**Problem to solve**
Lines with the string "middle" must each be copied from the listing.

**Entries supplied**
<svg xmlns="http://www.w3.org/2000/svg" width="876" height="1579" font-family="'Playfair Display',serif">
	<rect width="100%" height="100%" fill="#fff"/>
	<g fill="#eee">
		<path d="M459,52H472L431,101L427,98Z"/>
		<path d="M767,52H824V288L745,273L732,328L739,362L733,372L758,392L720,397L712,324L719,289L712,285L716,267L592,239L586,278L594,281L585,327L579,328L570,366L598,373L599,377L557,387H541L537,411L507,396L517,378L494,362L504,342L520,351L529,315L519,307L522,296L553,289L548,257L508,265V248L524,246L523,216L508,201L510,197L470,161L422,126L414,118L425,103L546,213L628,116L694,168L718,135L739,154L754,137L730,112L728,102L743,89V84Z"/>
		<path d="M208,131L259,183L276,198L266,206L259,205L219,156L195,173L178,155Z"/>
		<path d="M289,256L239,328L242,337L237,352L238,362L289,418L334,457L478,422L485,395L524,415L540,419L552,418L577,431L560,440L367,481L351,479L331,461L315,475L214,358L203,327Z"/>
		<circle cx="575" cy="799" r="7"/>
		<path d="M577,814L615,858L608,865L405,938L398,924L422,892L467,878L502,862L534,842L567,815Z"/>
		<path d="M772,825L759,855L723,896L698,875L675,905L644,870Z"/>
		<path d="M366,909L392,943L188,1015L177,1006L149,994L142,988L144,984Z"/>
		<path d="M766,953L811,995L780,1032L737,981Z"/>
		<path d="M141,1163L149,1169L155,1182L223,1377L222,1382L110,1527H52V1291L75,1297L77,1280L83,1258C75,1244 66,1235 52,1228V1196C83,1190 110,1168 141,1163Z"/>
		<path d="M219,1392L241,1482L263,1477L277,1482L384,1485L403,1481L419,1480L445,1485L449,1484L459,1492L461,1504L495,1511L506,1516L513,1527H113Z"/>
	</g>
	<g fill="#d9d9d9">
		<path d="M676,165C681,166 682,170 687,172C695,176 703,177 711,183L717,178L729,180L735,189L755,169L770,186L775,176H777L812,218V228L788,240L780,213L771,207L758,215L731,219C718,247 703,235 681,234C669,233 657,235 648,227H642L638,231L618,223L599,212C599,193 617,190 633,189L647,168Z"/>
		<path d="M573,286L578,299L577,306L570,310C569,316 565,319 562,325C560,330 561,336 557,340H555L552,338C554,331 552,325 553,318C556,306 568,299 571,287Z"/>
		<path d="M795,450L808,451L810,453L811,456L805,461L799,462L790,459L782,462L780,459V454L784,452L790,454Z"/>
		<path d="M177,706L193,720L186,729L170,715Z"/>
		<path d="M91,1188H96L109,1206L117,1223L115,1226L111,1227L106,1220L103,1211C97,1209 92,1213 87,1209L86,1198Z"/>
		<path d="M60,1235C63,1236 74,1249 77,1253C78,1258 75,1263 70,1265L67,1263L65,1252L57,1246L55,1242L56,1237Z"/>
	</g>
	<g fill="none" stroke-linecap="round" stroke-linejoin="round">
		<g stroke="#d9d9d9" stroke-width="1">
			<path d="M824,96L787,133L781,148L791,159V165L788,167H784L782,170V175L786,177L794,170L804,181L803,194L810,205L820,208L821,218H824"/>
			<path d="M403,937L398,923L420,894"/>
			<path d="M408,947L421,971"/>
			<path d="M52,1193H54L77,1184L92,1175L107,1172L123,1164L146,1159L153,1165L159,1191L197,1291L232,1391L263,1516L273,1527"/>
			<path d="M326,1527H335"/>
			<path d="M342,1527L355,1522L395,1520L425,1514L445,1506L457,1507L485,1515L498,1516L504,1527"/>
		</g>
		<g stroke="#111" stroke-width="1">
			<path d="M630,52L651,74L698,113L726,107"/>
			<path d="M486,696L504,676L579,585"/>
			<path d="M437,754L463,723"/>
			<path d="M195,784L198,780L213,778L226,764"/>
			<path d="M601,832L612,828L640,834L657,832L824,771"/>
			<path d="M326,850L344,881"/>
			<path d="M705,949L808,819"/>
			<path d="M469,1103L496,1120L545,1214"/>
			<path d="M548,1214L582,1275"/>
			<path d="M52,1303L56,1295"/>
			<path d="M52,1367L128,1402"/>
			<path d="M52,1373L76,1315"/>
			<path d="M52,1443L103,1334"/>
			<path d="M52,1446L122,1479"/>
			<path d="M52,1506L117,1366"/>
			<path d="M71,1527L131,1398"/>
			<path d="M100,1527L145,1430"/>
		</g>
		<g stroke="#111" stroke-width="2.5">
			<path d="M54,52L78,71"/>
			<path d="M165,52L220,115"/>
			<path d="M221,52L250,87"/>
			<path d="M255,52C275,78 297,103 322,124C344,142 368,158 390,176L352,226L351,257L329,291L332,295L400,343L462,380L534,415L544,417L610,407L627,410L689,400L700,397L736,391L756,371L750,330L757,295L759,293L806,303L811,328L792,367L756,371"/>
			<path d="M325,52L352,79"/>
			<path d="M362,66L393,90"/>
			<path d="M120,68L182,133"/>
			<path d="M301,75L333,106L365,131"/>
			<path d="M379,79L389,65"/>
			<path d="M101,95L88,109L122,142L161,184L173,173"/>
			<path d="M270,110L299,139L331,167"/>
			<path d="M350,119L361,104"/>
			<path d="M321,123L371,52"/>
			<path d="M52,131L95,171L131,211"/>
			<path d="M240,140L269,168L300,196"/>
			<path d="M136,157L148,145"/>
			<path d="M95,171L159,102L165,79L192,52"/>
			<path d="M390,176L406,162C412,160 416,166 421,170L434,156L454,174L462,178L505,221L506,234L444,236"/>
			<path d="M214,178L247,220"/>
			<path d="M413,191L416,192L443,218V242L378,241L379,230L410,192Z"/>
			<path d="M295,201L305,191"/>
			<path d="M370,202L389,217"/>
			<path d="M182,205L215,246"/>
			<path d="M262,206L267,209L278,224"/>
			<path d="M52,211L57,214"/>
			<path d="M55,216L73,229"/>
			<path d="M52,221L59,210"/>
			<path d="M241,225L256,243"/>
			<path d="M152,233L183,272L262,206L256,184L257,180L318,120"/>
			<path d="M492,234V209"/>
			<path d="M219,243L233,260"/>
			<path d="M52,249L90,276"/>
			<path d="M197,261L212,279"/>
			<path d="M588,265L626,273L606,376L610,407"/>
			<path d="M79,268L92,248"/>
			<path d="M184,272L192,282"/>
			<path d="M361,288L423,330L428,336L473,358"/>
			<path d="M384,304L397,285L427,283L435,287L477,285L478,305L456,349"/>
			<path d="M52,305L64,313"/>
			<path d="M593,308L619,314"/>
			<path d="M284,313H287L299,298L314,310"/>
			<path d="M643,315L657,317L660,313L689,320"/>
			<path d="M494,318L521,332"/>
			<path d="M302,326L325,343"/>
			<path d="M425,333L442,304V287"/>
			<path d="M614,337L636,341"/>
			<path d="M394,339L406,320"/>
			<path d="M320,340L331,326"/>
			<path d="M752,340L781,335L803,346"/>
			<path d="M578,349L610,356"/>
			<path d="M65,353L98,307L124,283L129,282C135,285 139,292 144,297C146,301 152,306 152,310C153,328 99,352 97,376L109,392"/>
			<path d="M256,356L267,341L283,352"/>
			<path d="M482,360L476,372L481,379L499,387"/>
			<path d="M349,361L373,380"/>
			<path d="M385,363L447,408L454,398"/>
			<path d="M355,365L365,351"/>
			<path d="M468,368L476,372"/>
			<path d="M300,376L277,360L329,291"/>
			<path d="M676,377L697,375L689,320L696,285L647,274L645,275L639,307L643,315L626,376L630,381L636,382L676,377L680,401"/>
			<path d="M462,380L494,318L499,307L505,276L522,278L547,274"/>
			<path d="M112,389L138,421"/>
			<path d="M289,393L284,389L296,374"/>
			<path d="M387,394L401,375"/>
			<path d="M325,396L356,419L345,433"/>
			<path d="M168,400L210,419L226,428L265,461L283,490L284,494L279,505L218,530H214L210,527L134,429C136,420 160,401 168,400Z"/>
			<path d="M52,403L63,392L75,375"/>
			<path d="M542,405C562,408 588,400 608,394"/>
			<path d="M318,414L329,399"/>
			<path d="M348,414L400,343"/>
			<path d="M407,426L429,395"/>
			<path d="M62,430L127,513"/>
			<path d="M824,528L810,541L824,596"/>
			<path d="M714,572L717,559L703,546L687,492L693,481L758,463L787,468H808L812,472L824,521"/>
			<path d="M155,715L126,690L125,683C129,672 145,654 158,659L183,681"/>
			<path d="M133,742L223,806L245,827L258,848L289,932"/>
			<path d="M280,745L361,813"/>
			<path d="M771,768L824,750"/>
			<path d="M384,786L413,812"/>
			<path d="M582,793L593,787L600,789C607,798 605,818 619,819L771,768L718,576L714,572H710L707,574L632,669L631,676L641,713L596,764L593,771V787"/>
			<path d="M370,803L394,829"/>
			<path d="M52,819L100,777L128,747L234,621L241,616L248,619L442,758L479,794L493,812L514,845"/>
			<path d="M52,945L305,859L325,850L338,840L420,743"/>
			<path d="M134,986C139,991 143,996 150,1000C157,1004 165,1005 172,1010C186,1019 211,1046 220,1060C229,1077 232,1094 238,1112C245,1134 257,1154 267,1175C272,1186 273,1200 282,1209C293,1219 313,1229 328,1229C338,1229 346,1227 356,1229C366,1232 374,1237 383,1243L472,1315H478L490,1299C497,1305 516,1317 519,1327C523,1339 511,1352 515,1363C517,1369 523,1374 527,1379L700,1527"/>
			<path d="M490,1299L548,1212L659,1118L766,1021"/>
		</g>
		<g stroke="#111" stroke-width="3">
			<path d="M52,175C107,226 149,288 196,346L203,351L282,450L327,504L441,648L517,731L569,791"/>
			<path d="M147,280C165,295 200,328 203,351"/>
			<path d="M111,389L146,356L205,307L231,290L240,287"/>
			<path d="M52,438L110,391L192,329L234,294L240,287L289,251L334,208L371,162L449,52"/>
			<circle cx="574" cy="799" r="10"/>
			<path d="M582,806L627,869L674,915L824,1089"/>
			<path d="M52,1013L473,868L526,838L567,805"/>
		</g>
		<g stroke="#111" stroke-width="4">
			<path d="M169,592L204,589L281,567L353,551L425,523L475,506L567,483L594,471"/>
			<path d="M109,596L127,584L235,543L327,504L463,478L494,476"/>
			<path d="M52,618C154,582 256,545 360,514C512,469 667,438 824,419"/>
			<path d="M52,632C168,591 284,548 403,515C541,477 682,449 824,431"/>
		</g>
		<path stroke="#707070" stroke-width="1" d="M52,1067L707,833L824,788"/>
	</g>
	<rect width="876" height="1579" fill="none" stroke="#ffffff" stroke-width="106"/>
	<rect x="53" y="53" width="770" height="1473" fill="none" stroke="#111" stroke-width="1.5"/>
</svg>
--
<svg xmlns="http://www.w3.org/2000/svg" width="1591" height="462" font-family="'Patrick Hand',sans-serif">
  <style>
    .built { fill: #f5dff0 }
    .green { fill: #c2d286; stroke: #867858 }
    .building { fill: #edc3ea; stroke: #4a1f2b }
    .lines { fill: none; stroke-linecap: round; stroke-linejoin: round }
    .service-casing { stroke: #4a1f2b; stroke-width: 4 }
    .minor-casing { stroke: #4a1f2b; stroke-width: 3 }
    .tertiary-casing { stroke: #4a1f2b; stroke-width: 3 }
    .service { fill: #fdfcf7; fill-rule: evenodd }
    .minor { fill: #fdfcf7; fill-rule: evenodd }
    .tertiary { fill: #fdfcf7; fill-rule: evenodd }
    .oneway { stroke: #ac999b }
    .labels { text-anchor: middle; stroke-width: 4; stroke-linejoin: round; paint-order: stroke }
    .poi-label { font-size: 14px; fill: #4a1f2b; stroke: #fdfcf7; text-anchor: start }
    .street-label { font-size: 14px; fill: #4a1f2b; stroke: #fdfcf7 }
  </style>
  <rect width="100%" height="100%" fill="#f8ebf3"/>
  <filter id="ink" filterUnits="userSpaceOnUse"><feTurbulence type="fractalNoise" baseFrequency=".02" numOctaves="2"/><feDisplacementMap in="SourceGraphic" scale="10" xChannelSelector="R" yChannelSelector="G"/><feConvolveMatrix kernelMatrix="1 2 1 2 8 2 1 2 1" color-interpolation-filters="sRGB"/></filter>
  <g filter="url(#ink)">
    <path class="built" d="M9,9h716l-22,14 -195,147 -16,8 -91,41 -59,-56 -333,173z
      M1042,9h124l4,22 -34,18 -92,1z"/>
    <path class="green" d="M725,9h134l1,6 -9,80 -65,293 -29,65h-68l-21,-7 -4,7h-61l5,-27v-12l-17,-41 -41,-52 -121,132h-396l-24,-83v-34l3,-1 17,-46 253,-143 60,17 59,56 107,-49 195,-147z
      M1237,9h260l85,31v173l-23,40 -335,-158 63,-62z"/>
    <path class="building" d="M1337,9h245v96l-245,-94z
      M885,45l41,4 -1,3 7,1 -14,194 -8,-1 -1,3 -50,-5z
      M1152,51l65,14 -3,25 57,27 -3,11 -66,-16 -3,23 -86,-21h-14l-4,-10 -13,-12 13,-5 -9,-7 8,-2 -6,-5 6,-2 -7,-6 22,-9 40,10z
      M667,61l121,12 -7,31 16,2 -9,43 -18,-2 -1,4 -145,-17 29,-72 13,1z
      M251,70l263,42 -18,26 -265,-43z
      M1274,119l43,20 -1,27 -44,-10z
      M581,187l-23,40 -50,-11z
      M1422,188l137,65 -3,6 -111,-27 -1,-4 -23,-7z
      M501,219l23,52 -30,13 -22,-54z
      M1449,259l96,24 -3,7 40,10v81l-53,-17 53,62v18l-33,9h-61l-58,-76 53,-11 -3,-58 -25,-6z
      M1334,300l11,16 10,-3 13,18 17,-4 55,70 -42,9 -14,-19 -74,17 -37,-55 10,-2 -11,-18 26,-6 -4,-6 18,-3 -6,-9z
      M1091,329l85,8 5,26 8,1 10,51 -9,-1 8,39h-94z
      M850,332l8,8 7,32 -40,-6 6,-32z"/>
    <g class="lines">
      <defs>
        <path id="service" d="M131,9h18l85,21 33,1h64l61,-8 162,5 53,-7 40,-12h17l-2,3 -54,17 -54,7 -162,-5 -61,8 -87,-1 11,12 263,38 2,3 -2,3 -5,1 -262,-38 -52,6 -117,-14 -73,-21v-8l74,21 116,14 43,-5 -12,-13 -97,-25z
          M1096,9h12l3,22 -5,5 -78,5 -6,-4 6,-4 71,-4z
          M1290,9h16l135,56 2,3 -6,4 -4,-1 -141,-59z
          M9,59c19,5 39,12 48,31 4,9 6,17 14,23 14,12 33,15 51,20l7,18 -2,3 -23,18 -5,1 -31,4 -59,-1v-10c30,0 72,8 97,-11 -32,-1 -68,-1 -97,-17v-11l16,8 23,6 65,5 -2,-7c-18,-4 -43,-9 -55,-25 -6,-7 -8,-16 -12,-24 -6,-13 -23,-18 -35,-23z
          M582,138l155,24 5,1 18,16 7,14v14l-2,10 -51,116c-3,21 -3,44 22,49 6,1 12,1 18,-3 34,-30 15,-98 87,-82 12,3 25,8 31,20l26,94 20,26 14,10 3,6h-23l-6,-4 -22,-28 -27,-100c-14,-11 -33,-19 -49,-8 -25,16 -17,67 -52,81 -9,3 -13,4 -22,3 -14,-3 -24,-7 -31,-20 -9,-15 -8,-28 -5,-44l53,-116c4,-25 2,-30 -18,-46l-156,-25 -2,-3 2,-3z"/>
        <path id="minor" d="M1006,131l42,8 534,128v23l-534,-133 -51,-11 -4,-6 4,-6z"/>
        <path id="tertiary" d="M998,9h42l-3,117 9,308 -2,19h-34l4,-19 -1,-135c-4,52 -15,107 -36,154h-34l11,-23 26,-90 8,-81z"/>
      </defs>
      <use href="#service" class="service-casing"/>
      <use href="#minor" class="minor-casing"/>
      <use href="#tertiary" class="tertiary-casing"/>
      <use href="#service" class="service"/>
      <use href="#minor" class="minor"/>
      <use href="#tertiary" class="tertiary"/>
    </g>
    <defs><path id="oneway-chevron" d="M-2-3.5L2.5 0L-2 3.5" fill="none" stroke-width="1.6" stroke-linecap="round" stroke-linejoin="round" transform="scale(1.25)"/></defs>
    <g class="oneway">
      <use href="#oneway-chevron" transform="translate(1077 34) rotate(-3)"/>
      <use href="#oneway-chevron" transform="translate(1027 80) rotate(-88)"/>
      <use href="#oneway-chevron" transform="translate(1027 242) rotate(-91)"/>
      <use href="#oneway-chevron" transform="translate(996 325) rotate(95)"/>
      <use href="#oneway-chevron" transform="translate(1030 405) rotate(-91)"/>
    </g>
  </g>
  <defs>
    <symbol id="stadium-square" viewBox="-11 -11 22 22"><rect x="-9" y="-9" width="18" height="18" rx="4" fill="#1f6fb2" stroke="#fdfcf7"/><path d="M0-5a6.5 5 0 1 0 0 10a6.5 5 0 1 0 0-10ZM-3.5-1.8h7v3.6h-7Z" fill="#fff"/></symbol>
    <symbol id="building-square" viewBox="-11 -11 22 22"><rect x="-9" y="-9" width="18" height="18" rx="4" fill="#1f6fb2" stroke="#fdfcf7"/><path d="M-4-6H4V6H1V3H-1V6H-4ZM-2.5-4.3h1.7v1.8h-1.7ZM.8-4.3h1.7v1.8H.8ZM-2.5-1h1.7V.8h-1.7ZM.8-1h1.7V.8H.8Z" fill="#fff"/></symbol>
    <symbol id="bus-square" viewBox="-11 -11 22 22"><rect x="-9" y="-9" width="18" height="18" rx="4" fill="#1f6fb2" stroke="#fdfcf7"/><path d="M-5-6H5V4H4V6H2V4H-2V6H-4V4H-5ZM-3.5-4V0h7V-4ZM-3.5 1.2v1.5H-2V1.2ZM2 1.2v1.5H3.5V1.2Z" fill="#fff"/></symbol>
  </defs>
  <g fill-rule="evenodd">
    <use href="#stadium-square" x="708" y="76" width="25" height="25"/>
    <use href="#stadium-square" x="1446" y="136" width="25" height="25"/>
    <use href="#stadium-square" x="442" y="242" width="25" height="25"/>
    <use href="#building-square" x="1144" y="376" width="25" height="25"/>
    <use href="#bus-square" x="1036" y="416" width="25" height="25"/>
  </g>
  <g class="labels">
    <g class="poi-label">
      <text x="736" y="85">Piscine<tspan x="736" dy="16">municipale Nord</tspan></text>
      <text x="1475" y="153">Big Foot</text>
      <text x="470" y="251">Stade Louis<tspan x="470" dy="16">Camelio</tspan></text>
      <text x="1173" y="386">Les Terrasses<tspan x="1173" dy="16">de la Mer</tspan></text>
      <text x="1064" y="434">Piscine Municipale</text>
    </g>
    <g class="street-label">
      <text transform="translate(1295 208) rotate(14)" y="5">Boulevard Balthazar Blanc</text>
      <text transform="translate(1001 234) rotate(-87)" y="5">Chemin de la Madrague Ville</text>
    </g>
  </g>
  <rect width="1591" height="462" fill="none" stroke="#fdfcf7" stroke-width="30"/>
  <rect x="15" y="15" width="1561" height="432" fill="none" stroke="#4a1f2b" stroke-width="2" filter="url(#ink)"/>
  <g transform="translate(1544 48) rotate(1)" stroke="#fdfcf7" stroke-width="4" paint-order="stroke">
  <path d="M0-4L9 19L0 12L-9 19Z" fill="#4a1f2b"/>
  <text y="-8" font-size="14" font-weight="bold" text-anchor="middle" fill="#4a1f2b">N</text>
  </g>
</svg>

**Response box**
    .labels { text-anchor: middle; stroke-width: 4; stroke-linejoin: round; paint-order: stroke }
  <text y="-8" font-size="14" font-weight="bold" text-anchor="middle" fill="#4a1f2b">N</text>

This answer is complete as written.